Born in Eretz Israel in 1945 Garbuz studied painting with Raffi Lavie. He subsequently abandoned abstraction for subject matter, albeit expressed through formal means. Collages of photographed objects and printed captions, combined with interplay of line and color, create compositions conveying a content of personal, cultural, and social significance. The artist expression is deliberately simple and undecorative: "poor" materials - a plywood support, white paint applied with coarse strokes, and letters copied in Letraset with little regard for smooth finish. Garbuz employs the written text as a conceptual element of artwork. Words and sentences transform the painting into a narrative, and some of his works have indeed used by the artist as scripts for films. Garbuz took part in the activities of 10+, a group of artists who joined forces in the 1960s and 1970s, united by their Tel Aviv background.
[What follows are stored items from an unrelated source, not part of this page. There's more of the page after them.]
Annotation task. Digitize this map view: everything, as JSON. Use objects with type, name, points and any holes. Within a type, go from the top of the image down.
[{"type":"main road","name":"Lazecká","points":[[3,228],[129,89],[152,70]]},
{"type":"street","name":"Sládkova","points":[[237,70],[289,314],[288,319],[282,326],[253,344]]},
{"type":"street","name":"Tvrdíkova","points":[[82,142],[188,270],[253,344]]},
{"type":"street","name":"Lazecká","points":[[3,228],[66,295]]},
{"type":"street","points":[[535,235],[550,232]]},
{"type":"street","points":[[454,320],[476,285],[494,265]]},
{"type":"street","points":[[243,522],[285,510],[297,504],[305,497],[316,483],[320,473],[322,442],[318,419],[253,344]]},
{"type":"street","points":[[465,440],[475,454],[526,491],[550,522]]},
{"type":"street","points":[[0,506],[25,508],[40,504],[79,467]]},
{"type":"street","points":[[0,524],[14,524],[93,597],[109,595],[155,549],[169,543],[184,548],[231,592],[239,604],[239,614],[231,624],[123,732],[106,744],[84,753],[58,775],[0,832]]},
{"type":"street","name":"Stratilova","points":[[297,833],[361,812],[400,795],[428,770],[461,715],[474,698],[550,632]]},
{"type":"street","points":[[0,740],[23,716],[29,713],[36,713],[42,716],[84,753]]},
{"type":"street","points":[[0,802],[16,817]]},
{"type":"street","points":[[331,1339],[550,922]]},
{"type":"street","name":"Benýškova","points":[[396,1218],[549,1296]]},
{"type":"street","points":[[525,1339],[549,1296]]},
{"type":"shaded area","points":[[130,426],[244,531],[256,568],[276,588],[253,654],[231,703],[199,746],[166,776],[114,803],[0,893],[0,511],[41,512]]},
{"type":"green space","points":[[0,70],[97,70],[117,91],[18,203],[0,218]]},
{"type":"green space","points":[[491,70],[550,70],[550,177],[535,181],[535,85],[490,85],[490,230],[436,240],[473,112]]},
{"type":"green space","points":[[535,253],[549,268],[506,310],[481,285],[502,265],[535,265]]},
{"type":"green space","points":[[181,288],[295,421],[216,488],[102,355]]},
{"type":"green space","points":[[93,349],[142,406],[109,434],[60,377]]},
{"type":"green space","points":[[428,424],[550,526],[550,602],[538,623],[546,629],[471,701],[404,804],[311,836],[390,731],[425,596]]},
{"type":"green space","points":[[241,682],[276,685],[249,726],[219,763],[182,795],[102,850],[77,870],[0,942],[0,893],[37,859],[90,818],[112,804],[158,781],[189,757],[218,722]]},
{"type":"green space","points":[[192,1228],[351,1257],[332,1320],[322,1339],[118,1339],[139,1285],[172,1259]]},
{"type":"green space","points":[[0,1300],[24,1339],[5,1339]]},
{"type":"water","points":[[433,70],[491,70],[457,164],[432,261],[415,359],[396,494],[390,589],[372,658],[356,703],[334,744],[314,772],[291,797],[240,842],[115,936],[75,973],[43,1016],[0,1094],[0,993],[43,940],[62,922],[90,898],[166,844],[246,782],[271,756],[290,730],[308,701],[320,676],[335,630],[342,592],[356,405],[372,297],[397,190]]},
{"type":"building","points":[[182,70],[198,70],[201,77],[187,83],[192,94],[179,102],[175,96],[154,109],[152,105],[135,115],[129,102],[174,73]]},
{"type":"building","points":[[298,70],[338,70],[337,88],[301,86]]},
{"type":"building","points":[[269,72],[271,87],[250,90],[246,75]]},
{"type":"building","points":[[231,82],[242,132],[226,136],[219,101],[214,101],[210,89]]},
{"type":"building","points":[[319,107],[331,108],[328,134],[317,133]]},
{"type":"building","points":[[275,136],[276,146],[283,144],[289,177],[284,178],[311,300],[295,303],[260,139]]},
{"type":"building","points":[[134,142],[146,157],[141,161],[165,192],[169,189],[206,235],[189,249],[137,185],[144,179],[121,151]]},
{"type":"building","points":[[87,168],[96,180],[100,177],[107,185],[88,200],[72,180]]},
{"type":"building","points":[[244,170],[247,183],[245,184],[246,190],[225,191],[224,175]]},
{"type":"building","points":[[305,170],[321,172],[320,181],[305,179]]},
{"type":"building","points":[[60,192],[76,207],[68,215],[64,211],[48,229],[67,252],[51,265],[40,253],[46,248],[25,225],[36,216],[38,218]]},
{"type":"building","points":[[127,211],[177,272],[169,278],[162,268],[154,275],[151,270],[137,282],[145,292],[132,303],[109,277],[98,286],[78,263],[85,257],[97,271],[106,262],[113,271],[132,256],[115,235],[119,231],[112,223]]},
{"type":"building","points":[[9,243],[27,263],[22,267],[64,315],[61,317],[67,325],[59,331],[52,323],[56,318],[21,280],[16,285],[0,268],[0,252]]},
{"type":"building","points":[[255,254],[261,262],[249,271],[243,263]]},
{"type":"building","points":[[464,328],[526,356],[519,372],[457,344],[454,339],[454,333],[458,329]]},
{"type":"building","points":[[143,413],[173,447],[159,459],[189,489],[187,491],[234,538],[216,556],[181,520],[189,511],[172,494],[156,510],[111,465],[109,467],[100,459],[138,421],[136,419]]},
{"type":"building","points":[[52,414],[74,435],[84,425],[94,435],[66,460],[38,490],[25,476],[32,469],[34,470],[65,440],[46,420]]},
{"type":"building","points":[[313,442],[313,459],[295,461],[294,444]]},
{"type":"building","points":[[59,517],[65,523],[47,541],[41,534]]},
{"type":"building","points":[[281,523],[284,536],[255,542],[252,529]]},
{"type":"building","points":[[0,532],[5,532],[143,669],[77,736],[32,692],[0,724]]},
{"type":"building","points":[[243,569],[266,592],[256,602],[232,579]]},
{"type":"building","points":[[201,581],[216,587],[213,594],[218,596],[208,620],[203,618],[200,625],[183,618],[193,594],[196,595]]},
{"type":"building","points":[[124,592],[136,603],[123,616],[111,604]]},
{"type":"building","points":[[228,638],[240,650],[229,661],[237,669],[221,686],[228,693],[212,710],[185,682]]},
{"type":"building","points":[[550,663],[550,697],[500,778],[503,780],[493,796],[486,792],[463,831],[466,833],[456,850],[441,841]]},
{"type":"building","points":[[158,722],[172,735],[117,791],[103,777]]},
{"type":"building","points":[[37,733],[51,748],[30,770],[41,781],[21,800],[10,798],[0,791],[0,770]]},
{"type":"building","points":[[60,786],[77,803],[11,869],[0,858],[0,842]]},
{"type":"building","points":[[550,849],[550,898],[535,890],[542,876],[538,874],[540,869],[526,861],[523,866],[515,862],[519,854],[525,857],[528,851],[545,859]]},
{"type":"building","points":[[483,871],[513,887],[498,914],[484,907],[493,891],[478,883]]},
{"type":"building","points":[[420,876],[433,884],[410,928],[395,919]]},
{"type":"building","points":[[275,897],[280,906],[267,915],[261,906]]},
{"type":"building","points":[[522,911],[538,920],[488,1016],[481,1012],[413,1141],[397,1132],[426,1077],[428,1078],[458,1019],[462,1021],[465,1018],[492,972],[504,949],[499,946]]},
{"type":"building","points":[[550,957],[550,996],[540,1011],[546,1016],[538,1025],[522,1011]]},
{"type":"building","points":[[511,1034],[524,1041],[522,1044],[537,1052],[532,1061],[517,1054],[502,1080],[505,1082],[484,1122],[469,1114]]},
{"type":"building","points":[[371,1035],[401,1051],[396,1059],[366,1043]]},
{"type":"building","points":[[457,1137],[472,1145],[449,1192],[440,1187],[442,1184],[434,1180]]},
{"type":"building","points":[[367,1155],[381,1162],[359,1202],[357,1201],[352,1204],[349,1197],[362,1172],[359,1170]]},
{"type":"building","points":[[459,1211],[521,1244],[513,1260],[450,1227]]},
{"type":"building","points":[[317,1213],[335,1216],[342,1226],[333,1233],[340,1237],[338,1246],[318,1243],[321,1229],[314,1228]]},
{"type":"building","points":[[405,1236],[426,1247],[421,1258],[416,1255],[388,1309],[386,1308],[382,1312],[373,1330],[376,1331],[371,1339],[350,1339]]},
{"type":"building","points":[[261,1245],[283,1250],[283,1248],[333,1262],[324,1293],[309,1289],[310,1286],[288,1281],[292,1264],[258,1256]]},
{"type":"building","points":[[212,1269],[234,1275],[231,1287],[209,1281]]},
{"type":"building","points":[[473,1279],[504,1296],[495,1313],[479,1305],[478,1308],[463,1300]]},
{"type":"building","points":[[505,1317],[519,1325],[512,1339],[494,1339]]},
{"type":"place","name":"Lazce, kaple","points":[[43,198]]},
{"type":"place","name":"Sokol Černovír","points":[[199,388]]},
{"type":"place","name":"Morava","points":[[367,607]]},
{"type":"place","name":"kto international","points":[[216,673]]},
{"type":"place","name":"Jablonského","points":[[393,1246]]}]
They worked together on exhibitions and shared an ambivalent approach to the sacred myths of their parents as well as to questions pertaining to Israeli art, deliberating whether it should be national or international in outlook, committed to topically or to abstraction.
Studies: With Rafi Lavie; Avni Institute, Tel Aviv.
Prizes: 1999 IDB Prize for an Israeli Artist, Israel Museum, Jerusalem;
2000 Minister of Science, Culture and Sport Prize.
Exhibition: 1968 Bucharest Romania, "The Israel Painter".
Director of Art Teachers' Training College, Kalmania.